Each processed PDF will appear in outputs/Site_ID/YYYY-DOC_TYPE/
with a new standardized filename. A CSV log is created at logs/metadata_log.csv
during normal runs, and at evaluation/evaluation_log.csv
during evaluation mode. The log contains the following fields:
- Original_Filename → Name of the original input PDF
- New_Filename → Standardized renamed file
- Site_id → 4-digit Site ID (from filename or LLM)
- Document_Type → Classified type of the document
- Site_Registry_Releaseable → "yes", "no" or "no (duplicate)", if ready for public release
- Title → Full document or report title
- Receiver → Person or organization the document is addressed to
- Sender → Person or organization that authored/submitted the document
- Address → Site or project location
- Duplicate → "yes" if flagged as a duplicate, otherwise "no"
- Duplicate_File → duplicate filename if flagged as a duplicate, otherwise ""
- Similarity_Score → duplicate similarity score if flagged as a duplicate, otherwise ""
- Readable → "yes" if the document was mostly readable, otherwise "no"

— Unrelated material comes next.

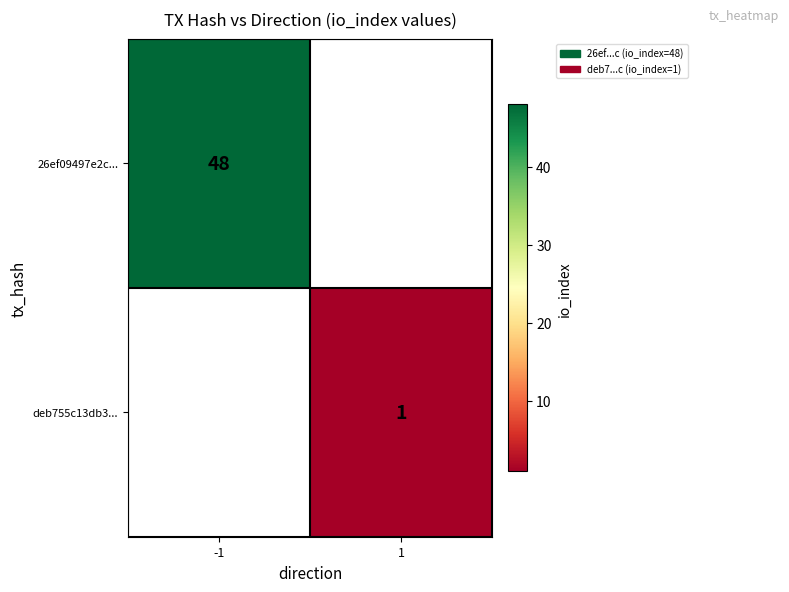

How many data points does each series have?

2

- Output_Path → Full path to the renamed file in the output directory
- Raw PDFs are never modified
- The LLM is only used when metadata is incomplete or ambiguous
- Document types are inferred using keyword matching
- To use the ML classifier, set USE_ML_CLASSIFIER = True in main.py
This is an early prototype to demonstrate pipeline automation and reproducibility.